2.Uttanasana (Standing Forward Bend Pose) with head support
- Start from mountain pose
- Bend forward till you achieve a posture, as shown in the picture.
- Achieve the bending from the crease of the hips and legs joint.
- Stay there for four set of “inhale and exhale”.
- Feel the tension in hamstrings.**
3.Pashchimottanasana (Posterior stretch pose) with support
- Start from seating pose, activate your hands upward while inhaling.
- Exhale and bend forward to grip your toes to achieve the pose as shown in the picture.
- Keep spine straight.
- You can provide head support by putting one or two small pillows on your leg.
- Keep breathing. Stay there for four set of “inhale and exhale.”
- Feel the tension in hamstrings.
4.Halasana (Plow Pose) with support
- Start from “lie on your back” with your arms beside and palm downwards.
- While inhaling, use your abdominal muscles to lift your feet off the floor.
- Raise your legs vertically at 90-degree angle.
- Support your hips to raise them off the floor.
- Try touching the floor with your toes as shown in the picture.
- Avoid any jerky movement and too much force initially, to avoid neck and other injuries.
- Use supports below the waist if needed.
- Stay there for four set of “inhale and exhale.”
5.Setu Band Sarvangasana (Bridge Pose) with support
- Start with “lie down on your back.”
- Bend both knees and place the feet flat on the floor.
- Keep legs hip-width apart.
- Press the feet into the floor, lift up your hips while inhaling.
- Now press down into arms and shoulders to lift the body taking the shape of a bridge.
- Stay there for four set of “inhale and exhale.”
*Support: Supports, while doing yoga is needed in order to prevent injuries or to help in achieving certain poses. Some examples of supports are rolled blankets, soft cubicles, cushions, pillows.
**Hamstrings: The prominent tendons at the back of the knee. They are the sidewalls of the hollow behind the knee.
***Inhale and Exhale: General guidelines for inhaling and exhaling are-
- Inhale when you are expanding hence giving enough space to your lungs to fill oxygen.
- Exhale when you are compressing and narrowing the space inside the lungs by giving out the oxygen.
Precautions for high B.P. yoga practitioners:
There is a word of caution if you are suffering from high blood pressure. It is important to acknowledge that at any time of your yoga performance, your head should be at a level higher than your heart.
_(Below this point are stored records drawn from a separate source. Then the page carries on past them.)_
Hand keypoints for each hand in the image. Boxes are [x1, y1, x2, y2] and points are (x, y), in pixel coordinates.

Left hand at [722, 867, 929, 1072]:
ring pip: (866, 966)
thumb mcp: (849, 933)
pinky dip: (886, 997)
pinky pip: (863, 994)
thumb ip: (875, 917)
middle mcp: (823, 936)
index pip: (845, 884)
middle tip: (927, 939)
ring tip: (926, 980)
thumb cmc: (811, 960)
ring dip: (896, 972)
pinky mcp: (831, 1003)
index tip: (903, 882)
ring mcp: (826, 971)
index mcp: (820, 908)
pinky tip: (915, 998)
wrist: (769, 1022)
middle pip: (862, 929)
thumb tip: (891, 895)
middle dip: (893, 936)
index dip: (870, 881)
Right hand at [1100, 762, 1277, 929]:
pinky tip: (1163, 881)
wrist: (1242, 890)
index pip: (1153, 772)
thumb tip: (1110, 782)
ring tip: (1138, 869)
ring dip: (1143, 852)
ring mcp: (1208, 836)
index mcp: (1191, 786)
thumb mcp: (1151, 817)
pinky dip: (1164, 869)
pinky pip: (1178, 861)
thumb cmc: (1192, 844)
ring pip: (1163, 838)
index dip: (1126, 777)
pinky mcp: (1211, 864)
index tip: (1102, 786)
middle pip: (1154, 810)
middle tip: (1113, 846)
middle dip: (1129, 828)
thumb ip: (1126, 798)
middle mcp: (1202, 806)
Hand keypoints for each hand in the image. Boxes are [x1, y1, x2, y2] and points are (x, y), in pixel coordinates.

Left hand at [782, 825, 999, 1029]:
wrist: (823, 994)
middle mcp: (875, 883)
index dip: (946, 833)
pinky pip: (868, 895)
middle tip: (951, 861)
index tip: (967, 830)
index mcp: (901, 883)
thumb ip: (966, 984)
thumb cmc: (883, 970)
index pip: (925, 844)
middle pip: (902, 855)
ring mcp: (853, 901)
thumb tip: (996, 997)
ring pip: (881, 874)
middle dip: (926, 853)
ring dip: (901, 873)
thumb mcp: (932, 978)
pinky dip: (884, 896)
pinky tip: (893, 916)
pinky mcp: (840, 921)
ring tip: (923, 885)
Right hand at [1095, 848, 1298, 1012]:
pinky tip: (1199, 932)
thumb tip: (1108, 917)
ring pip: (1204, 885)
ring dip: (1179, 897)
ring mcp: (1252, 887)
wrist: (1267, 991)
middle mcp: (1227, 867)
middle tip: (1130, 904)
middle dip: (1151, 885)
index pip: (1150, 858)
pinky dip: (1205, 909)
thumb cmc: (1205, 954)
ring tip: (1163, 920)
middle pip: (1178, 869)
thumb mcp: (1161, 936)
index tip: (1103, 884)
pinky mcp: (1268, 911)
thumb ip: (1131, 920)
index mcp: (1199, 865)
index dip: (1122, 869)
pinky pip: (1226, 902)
So although the above-described yoga poses will do wonder for a healthy human, a hypertension patient should avoid any kind of body inversions, so avoid the poses which are causing discomfort in breathing, by increasing pressure on your diaphragm and rushing heavy flow of blood towards the brain.
You should always keep your head lifted when you’re doing seated forward folds. You can still practice lunges, warriors, planks, side triangle, extended angle, eagle, tree, and legs up the wall, which is a good way to practice an easy, safe inversion for the legs.
For people with high blood pressure, I’d also suggest Downward-facing Dog, standing forward bend and bridge pose done on a support in order to keep the head and heart in the same line.